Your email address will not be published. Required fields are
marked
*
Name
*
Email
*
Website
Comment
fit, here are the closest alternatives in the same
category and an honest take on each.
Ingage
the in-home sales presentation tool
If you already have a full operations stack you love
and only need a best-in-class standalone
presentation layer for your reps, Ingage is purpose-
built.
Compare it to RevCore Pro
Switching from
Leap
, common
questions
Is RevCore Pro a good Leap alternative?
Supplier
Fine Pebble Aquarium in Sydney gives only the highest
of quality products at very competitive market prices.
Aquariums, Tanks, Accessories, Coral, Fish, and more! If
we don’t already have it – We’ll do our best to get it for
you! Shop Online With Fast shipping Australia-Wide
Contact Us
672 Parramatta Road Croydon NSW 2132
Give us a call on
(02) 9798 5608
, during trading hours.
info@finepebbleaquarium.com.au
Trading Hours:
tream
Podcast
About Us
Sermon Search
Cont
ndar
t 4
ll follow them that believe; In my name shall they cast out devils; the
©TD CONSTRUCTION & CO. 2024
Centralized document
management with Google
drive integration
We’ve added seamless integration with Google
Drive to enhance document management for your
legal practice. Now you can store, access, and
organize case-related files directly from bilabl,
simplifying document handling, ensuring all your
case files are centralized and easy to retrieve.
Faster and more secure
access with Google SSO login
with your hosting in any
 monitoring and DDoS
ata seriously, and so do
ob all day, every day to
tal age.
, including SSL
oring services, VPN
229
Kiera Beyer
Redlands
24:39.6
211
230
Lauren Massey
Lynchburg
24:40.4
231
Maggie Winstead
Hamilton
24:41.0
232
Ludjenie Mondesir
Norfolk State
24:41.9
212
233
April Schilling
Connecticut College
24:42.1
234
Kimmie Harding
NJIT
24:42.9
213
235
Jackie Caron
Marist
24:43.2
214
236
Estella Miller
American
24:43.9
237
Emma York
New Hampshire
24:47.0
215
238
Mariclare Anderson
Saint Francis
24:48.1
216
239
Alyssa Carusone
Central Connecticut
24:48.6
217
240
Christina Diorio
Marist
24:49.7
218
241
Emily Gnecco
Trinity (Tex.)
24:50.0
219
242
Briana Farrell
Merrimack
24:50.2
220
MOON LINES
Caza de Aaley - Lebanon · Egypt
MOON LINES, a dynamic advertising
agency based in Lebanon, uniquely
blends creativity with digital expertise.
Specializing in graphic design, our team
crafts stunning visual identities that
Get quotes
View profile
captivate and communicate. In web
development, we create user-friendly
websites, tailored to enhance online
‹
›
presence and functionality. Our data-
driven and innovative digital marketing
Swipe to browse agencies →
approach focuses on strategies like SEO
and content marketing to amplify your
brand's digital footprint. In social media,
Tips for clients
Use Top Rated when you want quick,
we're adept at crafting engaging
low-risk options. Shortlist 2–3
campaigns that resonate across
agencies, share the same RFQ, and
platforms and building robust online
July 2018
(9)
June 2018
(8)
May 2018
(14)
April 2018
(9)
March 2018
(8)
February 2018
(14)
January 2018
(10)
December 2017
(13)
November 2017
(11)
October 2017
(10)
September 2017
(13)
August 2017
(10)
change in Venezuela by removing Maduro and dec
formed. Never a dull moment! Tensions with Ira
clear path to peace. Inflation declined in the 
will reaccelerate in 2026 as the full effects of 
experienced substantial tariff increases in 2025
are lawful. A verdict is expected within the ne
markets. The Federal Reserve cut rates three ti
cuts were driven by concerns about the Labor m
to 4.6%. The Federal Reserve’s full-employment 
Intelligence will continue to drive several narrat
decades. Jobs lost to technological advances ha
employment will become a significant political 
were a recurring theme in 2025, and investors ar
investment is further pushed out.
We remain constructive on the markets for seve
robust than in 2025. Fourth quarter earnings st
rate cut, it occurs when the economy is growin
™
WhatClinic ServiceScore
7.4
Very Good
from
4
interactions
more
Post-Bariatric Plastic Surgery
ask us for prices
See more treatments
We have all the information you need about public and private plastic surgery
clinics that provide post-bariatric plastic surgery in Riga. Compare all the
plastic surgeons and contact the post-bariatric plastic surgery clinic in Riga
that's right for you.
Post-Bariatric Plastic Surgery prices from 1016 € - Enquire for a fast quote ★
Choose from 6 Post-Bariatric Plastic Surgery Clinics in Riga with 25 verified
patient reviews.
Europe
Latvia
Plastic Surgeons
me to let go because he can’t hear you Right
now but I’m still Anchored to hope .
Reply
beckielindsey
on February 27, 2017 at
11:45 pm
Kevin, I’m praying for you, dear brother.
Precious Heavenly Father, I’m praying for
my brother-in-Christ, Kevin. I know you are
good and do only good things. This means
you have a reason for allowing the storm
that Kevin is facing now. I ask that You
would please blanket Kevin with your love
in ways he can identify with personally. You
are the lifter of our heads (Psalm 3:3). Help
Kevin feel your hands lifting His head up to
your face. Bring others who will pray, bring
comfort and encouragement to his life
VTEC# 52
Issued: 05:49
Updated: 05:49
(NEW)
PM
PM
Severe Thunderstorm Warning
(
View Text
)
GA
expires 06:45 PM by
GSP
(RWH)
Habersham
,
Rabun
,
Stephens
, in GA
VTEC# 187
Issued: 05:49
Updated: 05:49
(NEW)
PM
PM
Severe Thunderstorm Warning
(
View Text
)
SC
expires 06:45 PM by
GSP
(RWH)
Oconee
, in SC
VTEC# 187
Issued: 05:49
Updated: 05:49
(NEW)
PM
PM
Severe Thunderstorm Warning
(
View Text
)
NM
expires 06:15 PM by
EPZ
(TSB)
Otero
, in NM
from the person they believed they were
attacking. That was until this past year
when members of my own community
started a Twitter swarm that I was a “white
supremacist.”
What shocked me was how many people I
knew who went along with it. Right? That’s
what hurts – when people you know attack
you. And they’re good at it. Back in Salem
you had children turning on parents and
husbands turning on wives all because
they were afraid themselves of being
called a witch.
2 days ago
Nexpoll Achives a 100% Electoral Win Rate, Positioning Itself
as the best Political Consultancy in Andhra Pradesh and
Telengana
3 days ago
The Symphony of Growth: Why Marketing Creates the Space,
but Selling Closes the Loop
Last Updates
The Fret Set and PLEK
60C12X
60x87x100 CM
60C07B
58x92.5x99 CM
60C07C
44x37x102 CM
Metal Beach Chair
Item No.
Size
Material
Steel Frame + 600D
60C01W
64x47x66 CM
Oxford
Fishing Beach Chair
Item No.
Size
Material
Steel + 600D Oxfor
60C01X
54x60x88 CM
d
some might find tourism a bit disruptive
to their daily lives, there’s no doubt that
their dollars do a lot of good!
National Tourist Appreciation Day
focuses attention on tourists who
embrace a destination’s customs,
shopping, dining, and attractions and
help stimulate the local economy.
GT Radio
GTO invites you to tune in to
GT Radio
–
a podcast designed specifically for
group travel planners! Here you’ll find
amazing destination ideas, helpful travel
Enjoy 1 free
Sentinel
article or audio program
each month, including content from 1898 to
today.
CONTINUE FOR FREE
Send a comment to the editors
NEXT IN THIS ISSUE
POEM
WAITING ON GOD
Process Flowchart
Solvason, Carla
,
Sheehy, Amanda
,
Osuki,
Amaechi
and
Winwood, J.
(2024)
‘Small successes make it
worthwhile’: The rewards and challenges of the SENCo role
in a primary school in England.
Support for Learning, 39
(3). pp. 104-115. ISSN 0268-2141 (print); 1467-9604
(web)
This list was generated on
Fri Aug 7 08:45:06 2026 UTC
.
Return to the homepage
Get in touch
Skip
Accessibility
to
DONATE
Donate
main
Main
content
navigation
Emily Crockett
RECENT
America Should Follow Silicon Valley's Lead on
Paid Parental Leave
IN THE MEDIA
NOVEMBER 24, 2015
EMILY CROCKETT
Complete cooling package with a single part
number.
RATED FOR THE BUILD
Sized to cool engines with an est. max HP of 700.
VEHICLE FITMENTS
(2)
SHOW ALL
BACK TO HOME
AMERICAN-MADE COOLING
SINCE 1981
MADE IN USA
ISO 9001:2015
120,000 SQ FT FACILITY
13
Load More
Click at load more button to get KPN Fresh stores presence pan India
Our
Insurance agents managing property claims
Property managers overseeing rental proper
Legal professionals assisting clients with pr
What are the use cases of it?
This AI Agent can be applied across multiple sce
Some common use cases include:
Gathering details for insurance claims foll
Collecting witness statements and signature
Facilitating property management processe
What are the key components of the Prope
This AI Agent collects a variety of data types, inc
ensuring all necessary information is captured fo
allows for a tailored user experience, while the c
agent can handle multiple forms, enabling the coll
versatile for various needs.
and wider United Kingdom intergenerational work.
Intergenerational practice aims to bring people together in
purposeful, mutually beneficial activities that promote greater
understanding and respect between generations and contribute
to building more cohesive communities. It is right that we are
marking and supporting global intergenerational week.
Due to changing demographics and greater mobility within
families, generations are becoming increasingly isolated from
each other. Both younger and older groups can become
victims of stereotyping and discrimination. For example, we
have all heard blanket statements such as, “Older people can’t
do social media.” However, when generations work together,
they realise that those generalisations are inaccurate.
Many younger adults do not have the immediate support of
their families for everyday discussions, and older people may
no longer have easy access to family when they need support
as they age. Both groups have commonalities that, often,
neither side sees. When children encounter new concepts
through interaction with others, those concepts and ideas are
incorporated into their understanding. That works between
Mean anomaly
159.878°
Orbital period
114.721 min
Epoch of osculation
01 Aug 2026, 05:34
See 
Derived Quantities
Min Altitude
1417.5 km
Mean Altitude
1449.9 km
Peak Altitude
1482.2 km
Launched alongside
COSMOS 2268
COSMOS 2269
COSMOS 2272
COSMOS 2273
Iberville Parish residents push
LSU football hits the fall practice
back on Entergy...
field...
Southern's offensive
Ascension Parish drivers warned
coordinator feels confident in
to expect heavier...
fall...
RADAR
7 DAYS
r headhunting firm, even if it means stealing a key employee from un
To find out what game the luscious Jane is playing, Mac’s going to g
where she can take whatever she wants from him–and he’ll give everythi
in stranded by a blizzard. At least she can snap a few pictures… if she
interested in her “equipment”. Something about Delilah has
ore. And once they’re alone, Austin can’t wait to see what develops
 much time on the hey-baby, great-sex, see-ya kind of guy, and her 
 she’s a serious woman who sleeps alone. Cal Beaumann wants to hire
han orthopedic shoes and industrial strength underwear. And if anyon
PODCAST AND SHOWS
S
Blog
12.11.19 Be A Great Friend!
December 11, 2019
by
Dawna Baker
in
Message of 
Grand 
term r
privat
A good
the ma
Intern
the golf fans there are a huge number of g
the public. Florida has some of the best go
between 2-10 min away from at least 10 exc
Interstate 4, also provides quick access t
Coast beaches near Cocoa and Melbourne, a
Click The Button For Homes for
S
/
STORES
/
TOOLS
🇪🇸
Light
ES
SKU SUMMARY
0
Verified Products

§ Exercise aim
Give back exactly the lines from the first line of the records through the line holding "Give us a call on", including both of those lines and leaving out all others.

§ Task answer
Your email address will not be published. Required fields are
marked
*
Name
*
Email
*
Website
Comment
fit, here are the closest alternatives in the same
category and an honest take on each.
Ingage
the in-home sales presentation tool
If you already have a full operations stack you love
and only need a best-in-class standalone
presentation layer for your reps, Ingage is purpose-
built.
Compare it to RevCore Pro
Switching from
Leap
, common
questions
Is RevCore Pro a good Leap alternative?
Supplier
Fine Pebble Aquarium in Sydney gives only the highest
of quality products at very competitive market prices.
Aquariums, Tanks, Accessories, Coral, Fish, and more! If
we don’t already have it – We’ll do our best to get it for
you! Shop Online With Fast shipping Australia-Wide
Contact Us
672 Parramatta Road Croydon NSW 2132
Give us a call on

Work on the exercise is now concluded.